▸ **Daftar Data**
********

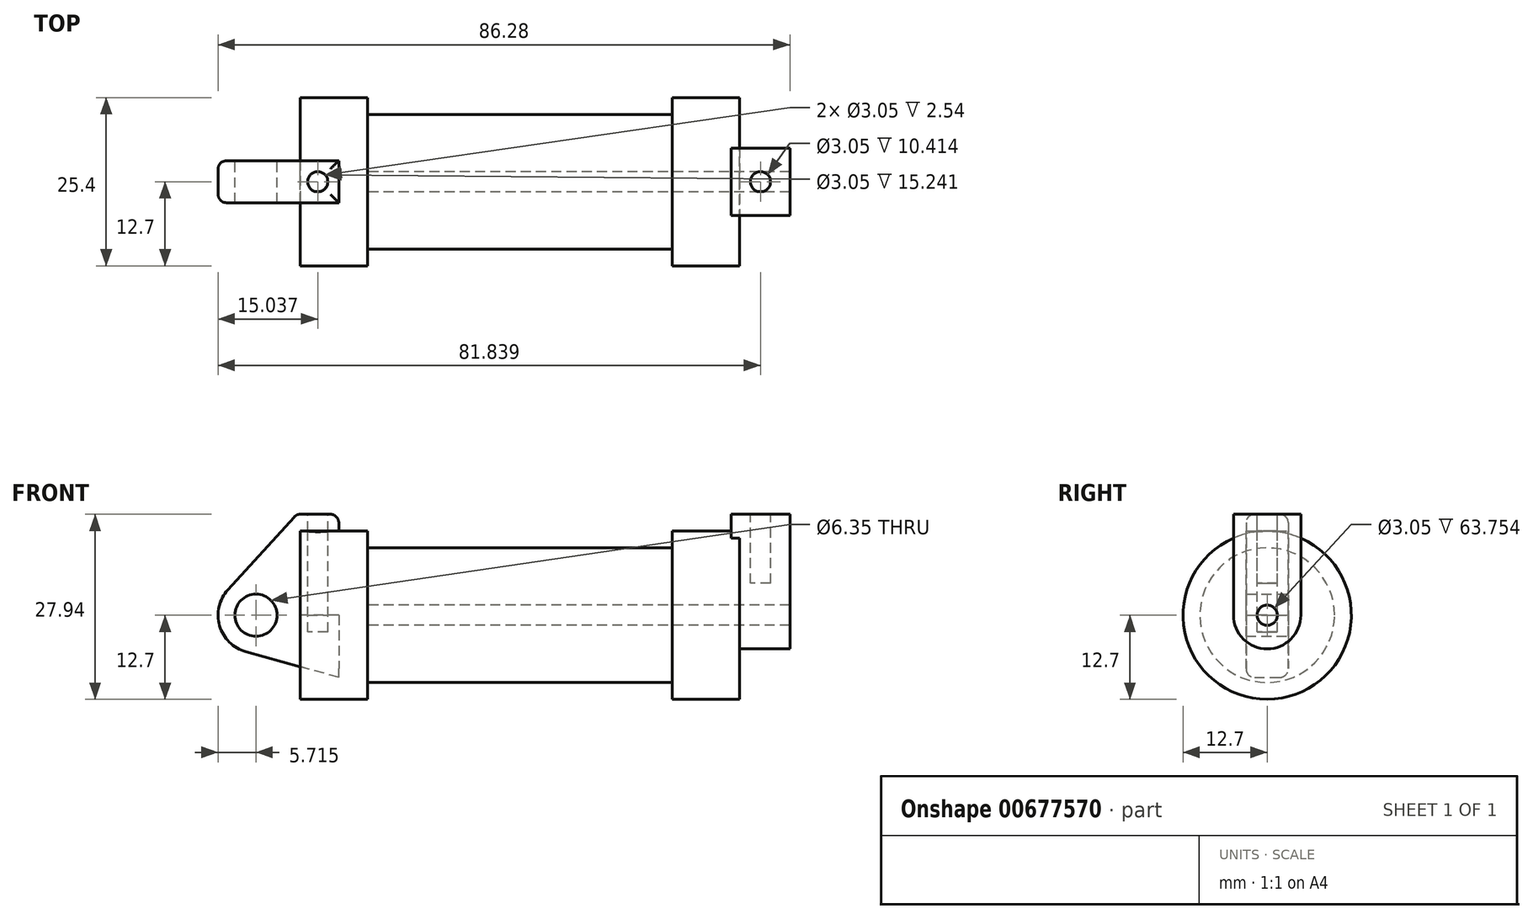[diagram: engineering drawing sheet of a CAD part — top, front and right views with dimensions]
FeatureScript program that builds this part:
annotation { "Feature Type Name" : "Feature", "Feature Type Description" : "" }
export const myFeature = defineFeature(function(context is Context, id is Id, definition is map)
    precondition{}
    {
        {
            var Q0;
            Q0=qCreatedBy(makeId("Front.planeOp"),FACE);
            var sketch = newSketch(context, id + "F0", { "sketchPlane" : qUnion([Q0])});
            skLineSegment(sketch, "E0", {"start": v(0, 0) * mm, "end": v(0, 12.7) * mm});
            skLineSegment(sketch, "E1", {"start": v(0, 12.7) * mm, "end": v(10.16, 12.7) * mm});
            skLineSegment(sketch, "E2", {"start": v(10.16, 12.7) * mm, "end": v(10.16, 10.16) * mm});
            skLineSegment(sketch, "E3", {"start": v(10.16, 10.16) * mm, "end": v(56.13, 10.16) * mm});
            skLineSegment(sketch, "E4", {"start": v(56.13, 10.16) * mm, "end": v(56.13, 12.7) * mm});
            skLineSegment(sketch, "E5", {"start": v(56.13, 12.7) * mm, "end": v(66.3, 12.7) * mm});
            skLineSegment(sketch, "E6", {"start": v(66.3, 12.7) * mm, "end": v(66.3, 0) * mm});
            skLineSegment(sketch, "E7", {"start": v(66.3, 0) * mm, "end": v(0, 0) * mm});
            skLineSegment(sketch, "E8", {"start": v(5.84, 15.24) * mm, "end": v(-0.5, 15.24) * mm});
            skLineSegment(sketch, "E9", {"start": v(-0.5, 15.24) * mm, "end": v(-10.88, 3.85) * mm});
            skLineSegment(sketch, "E10", {"start": v(0, 0) * mm, "end": v(-6.65, 0) * mm});
            skCircle(sketch, "E11", {"center": v(-6.65, 0) * mm, "radius": 5.72 * mm});
            skCircle(sketch, "E12", {"center": v(-6.65, 0) * mm, "radius": 3.18 * mm});
            skLineSegment(sketch, "E13", {"start": v(5.84, 15.24) * mm, "end": v(5.84, -9.4) * mm});
            skLineSegment(sketch, "E14", {"start": v(5.84, -9.4) * mm, "end": v(-8.18, -5.5) * mm});
            skSolve(sketch);
        }
        {
            var Q0;
            {var subQ0=sQuery(id+"F0.wireOp",EDGE,"E2");Q0=makeQuery(id+"F0.imprint","IMPRINT",FACE,{"disambiguationData":[TD([[makeQuery(id+"F0.imprint","IMPRINT",EDGE,{"derivedFrom":subQ0}),-1.0]])]});}
            var Q1;
            {var subQ0=sQuery(id+"F0.wireOp",EDGE,"E0");Q1=makeQuery(id+"F0.imprint","IMPRINT",FACE,{"disambiguationData":[TD([[makeQuery(id+"F0.imprint","IMPRINT",EDGE,{"derivedFrom":subQ0}),-1.0]])]});}
            var Q2;
            Q2=sQuery(id+"F0.wireOp",EDGE,"E7");
            revolve(context, id + "F1", {"entities" : qUnion([Q0, Q1]), "axis" : qUnion([Q2]), "revolveType" : RevolveType.FULL});
        }
        {
            var Q0;
            {var subQ0=sQuery(id+"F0.wireOp",EDGE,"E14");Q0=makeQuery(id+"F0.imprint","IMPRINT",FACE,{"disambiguationData":[TD([[makeQuery(id+"F0.imprint","IMPRINT",EDGE,{"derivedFrom":subQ0}),-1.0]])]});}
            var Q1;
            {var subQ1=sQuery(id+"F0.wireOp",EDGE,"E0");Q1=makeQuery(id+"F0.imprint","IMPRINT",FACE,{"disambiguationData":[TD([[makeQuery(id+"F0.imprint","IMPRINT",EDGE,{"derivedFrom":subQ1}),1.0]])]});}
            var Q2;
            {var subQ5=sQuery(id+"F0.wireOp",EDGE,"E12");Q2=makeQuery(id+"F0.imprint","IMPRINT",FACE,{"disambiguationData":[TD([[makeQuery(id+"F0.imprint","IMPRINT",EDGE,{"derivedFrom":subQ5}),-1.0]])]});}
            extrude(context, id + "F2", {"entities" : qUnion([Q0, Q1, Q2]), "endBound" : BoundingType.SYMMETRIC, "depth" : 6.35 * mm, "offsetDistance" : 25.4 * mm});
        }
        {
            var Q0;
            Q0=makeQuery(id+"F1.opRevolve","SWEPT_FACE",FACE,{"disambiguationData":[OSD([sQuery(id+"F0.wireOp",EDGE,"E6")])]});
            var sketch = newSketch(context, id + "F3", { "sketchPlane" : qUnion([Q0])});
            skCircle(sketch, "E15", {"center": v(0, 0) * mm, "radius": 1.52 * mm});
            skCircle(sketch, "E16", {"center": v(0, 0) * mm, "radius": 5.08 * mm});
            skLineSegment(sketch, "E17", {"start": v(5.08, 0) * mm, "end": v(5.08, 15.24) * mm});
            skLineSegment(sketch, "E18", {"start": v(-5.08, 0) * mm, "end": v(-5.08, 15.24) * mm});
            skLineSegment(sketch, "E19", {"start": v(-5.08, 15.24) * mm, "end": v(5.08, 15.24) * mm});
            skSolve(sketch);
        }
        {
            var Q0;
            Q0=makeQuery(id+"F3.imprint","IMPRINT",FACE,{"disambiguationData":[TD([[makeQuery(id+"F3.imprint","IMPRINT",EDGE,{"derivedFrom":sQuery(id+"F3.wireOp",EDGE,"E15")}),-1.0]])]});
            var Q1;
            {var subQ0=sQuery(id+"F3.wireOp",EDGE,"E19");Q1=makeQuery(id+"F3.imprint","IMPRINT",FACE,{"disambiguationData":[TD([[makeQuery(id+"F3.imprint","IMPRINT",EDGE,{"derivedFrom":subQ0}),-1.0]])]});}
            var Q2;
            {var subQ0=sQuery(id+"F3.wireOp",EDGE,"E17");var subQ1=sQuery(id+"F3.wireOp",EDGE,"E16");var subQ2=makeQuery(id+"F3.imprint","INTERSECT",VERTEX,{"derivedFrom":[subQ1,subQ0]});Q2=makeQuery(id+"F3.imprint","IMPRINT",FACE,{"disambiguationData":[TD([[makeQuery(id+"F3.imprint","IMPRINT",EDGE,{"disambiguationData":[TD([[subQ2,-1.0]])],"derivedFrom":subQ1}),-1.0]])]});}
            extrude(context, id + "F4", {"entities" : qUnion([Q0, Q1, Q2]), "operationType" : NewBodyOperationType.ADD, "depth" : 7.62 * mm, "offsetDistance" : 25.4 * mm, "hasSecondDirection" : true, "secondDirectionOppositeDirection" : true, "secondDirectionDepth" : 1.27 * mm});
        }
        {
            var Q0;
            Q0=makeQuery(id+"F4.boolean.opBoolean","SPLIT",FACE,{"disambiguationData":[TD([makeQuery(id+"F4.opExtrude","SWEPT_FACE",FACE,{"disambiguationData":[OSD([sQuery(id+"F3.wireOp",EDGE,"E15")])]})])],"derivedFrom":makeQuery(id+"F1.opRevolve","SWEPT_FACE",FACE,{"disambiguationData":[OSD([sQuery(id+"F0.wireOp",EDGE,"E6")])]})});
            var Q1;
            Q1=makeQuery(id+"F1.opRevolve","SWEPT_FACE",FACE,{"disambiguationData":[OSD([sQuery(id+"F0.wireOp",EDGE,"E2")])]});
            var Q2;
            Q2=makeQuery(id+"F1.opRevolve","SWEPT_BODY",BODY,{"disambiguationData":[OSD([sQuery(id+"F0.wireOp",EDGE,"E0"),sQuery(id+"F0.wireOp",EDGE,"E1"),sQuery(id+"F0.wireOp",EDGE,"E2"),sQuery(id+"F0.wireOp",EDGE,"E3"),sQuery(id+"F0.wireOp",EDGE,"E4"),sQuery(id+"F0.wireOp",EDGE,"E5"),sQuery(id+"F0.wireOp",EDGE,"E6"),sQuery(id+"F0.wireOp",EDGE,"E7")])]});
            extrude(context, id + "F5", {"entities" : qUnion([Q0]), "operationType" : NewBodyOperationType.REMOVE, "endBound" : BoundingType.UP_TO_SURFACE, "oppositeDirection" : true, "depth" : 25.4 * mm, "endBoundEntityFace" : qUnion([Q1]), "endBoundEntityBody" : qUnion([Q2]), "offsetDistance" : 25.4 * mm});
        }
        {
            var Q0;
            Q0=makeQuery(id+"F2.opExtrude","SWEPT_FACE",FACE,{"disambiguationData":[OSD([sQuery(id+"F0.wireOp",EDGE,"E8")])]});
            var sketch = newSketch(context, id + "F6", { "sketchPlane" : qUnion([Q0])});
            skCircle(sketch, "E20", {"center": v(2.67, 0) * mm, "radius": 1.52 * mm});
            skPoint(sketch, "E20.centerSnap0", {"position": v(-0.5, 0) * mm});
            skPoint(sketch, "E20.centerSnap1", {"position": v(2.67, -3.18) * mm});
            skSolve(sketch);
        }
        {
            var Q0;
            Q0=makeQuery(id+"F4.opExtrude","SWEPT_FACE",FACE,{"disambiguationData":[OSD([sQuery(id+"F3.wireOp",EDGE,"E19")])]});
            var sketch = newSketch(context, id + "F7", { "sketchPlane" : qUnion([Q0])});
            skCircle(sketch, "E21", {"center": v(69.47, 0) * mm, "radius": 1.52 * mm});
            skPoint(sketch, "E21.centerSnap0", {"position": v(69.47, -5.08) * mm});
            skPoint(sketch, "E21.centerSnap1", {"position": v(65.02, 0) * mm});
            skSolve(sketch);
        }
        {
            var Q0;
            Q0=qSketchRegion(id+"F7",true);
            extrude(context, id + "F8", {"entities" : qUnion([Q0]), "operationType" : NewBodyOperationType.REMOVE, "oppositeDirection" : true, "depth" : 10.4 * mm, "offsetDistance" : 25.4 * mm});
        }
        {
            var Q0;
            Q0=makeQuery(id+"F6.imprint","IMPRINT",FACE,{"disambiguationData":[TD([[makeQuery(id+"F6.imprint","IMPRINT",EDGE,{"derivedFrom":sQuery(id+"F6.wireOp",EDGE,"E20")}),1.0]])]});
            extrude(context, id + "F9", {"entities" : qUnion([Q0]), "operationType" : NewBodyOperationType.REMOVE, "oppositeDirection" : true, "depth" : 17.78 * mm, "offsetDistance" : 25.4 * mm});
        }
        {
            var Q0;
            Q0=makeQuery(id+"F2.opExtrude","SWEPT_EDGE",EDGE,{"disambiguationData":[OSD([sQuery(id+"F0.wireOp",EDGE,"E8"),sQuery(id+"F0.wireOp",EDGE,"E9")])]});
            var Q1;
            Q1=makeQuery(id+"F2.opExtrude","CAP_EDGE",EDGE,{"disambiguationData":[OSD([sQuery(id+"F0.wireOp",EDGE,"E8")])],"isStart":false});
            var Q2;
            Q2=makeQuery(id+"F2.opExtrude","CAP_EDGE",EDGE,{"disambiguationData":[OSD([sQuery(id+"F0.wireOp",EDGE,"E9")])],"isStart":false});
            var Q3;
            Q3=makeQuery(id+"F2.opExtrude","CAP_EDGE",EDGE,{"disambiguationData":[OSD([sQuery(id+"F0.wireOp",EDGE,"E9")])],"isStart":true});
            var Q4;
            Q4=makeQuery(id+"F2.opExtrude","CAP_EDGE",EDGE,{"disambiguationData":[OSD([sQuery(id+"F0.wireOp",EDGE,"E8")])],"isStart":true});
            var Q5;
            Q5=makeQuery(id+"F2.opExtrude","SWEPT_EDGE",EDGE,{"disambiguationData":[OSD([sQuery(id+"F0.wireOp",EDGE,"E8"),sQuery(id+"F0.wireOp",EDGE,"E13")])]});
            var Q6;
            Q6=makeQuery(id+"F1.opRevolve","SWEPT_EDGE",EDGE,{"disambiguationData":[OSD([sQuery(id+"F0.wireOp",EDGE,"E0"),sQuery(id+"F0.wireOp",EDGE,"E1")])]});
            var Q7;
            Q7=makeQuery(id+"F1.opRevolve","SWEPT_EDGE",EDGE,{"disambiguationData":[OSD([sQuery(id+"F0.wireOp",EDGE,"E1"),sQuery(id+"F0.wireOp",EDGE,"E2")])]});
            var Q8;
            Q8=makeQuery(id+"F1.opRevolve","SWEPT_EDGE",EDGE,{"disambiguationData":[OSD([sQuery(id+"F0.wireOp",EDGE,"E4"),sQuery(id+"F0.wireOp",EDGE,"E5")])]});
            var Q9;
            Q9=makeQuery(id+"F1.opRevolve","SWEPT_EDGE",EDGE,{"disambiguationData":[OSD([sQuery(id+"F0.wireOp",EDGE,"E5"),sQuery(id+"F0.wireOp",EDGE,"E6")])]});
            var Q10;
            Q10=makeQuery(id+"F4.opExtrude","SWEPT_EDGE",EDGE,{"disambiguationData":[OSD([sQuery(id+"F3.wireOp",EDGE,"E18"),sQuery(id+"F3.wireOp",EDGE,"E19")])]});
            var Q11;
            Q11=makeQuery(id+"F4.opExtrude","CAP_EDGE",EDGE,{"disambiguationData":[OSD([sQuery(id+"F3.wireOp",EDGE,"E19")])],"isStart":true});
            var Q12;
            Q12=makeQuery(id+"F4.opExtrude","SWEPT_EDGE",EDGE,{"disambiguationData":[OSD([sQuery(id+"F3.wireOp",EDGE,"E17"),sQuery(id+"F3.wireOp",EDGE,"E19")])]});
            var Q13;
            Q13=makeQuery(id+"F4.opExtrude","CAP_EDGE",EDGE,{"disambiguationData":[OSD([sQuery(id+"F3.wireOp",EDGE,"E19")])],"isStart":false});
            var Q14;
            Q14=makeQuery(id+"F1.opRevolve","SWEPT_EDGE",EDGE,{"disambiguationData":[OSD([sQuery(id+"F0.wireOp",EDGE,"E3"),sQuery(id+"F0.wireOp",EDGE,"E4")])]});
            var Q15;
            Q15=makeQuery(id+"F1.opRevolve","SWEPT_EDGE",EDGE,{"disambiguationData":[OSD([sQuery(id+"F0.wireOp",EDGE,"E2"),sQuery(id+"F0.wireOp",EDGE,"E3")])]});
            var Q16;
            Q16=makeQuery(id+"F4.boolean.opBoolean","INTERSECT",EDGE,{"derivedFrom":[makeQuery(id+"F1.opRevolve","SWEPT_FACE",FACE,{"disambiguationData":[OSD([sQuery(id+"F0.wireOp",EDGE,"E6")])]}),makeQuery(id+"F4.opExtrude","SWEPT_FACE",FACE,{"disambiguationData":[OSD([sQuery(id+"F3.wireOp",EDGE,"E17")])]})]});
            var Q17;
            Q17=makeQuery(id+"F4.opExtrude","CAP_EDGE",EDGE,{"disambiguationData":[OSD([sQuery(id+"F3.wireOp",EDGE,"E17")])],"isStart":false});
            fillet(context, id + "F10", {"entities" : qUnion([Q0, Q1, Q2, Q3, Q4, Q5, Q6, Q7, Q8, Q9, Q10, Q11, Q12, Q13, Q14, Q15, Q16, Q17]), "radius" : 1.27 * mm, "tangentPropagation" : true, "allowEdgeOverflow" : false});
        }
    });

********

▸ **Isi Tugas**
Silakan pilih dan salin setiap baris data di atas yang memuat string "opBoolean". Huruf besar dan kecil dibedakan.

▸ **Jawaban**
            Q0=makeQuery(id+"F4.boolean.opBoolean","SPLIT",FACE,{"disambiguationData":[TD([makeQuery(id+"F4.opExtrude","SWEPT_FACE",FACE,{"disambiguationData":[OSD([sQuery(id+"F3.wireOp",EDGE,"E15")])]})])],"derivedFrom":makeQuery(id+"F1.opRevolve","SWEPT_FACE",FACE,{"disambiguationData":[OSD([sQuery(id+"F0.wireOp",EDGE,"E6")])]})});
            Q16=makeQuery(id+"F4.boolean.opBoolean","INTERSECT",EDGE,{"derivedFrom":[makeQuery(id+"F1.opRevolve","SWEPT_FACE",FACE,{"disambiguationData":[OSD([sQuery(id+"F0.wireOp",EDGE,"E6")])]}),makeQuery(id+"F4.opExtrude","SWEPT_FACE",FACE,{"disambiguationData":[OSD([sQuery(id+"F3.wireOp",EDGE,"E17")])]})]});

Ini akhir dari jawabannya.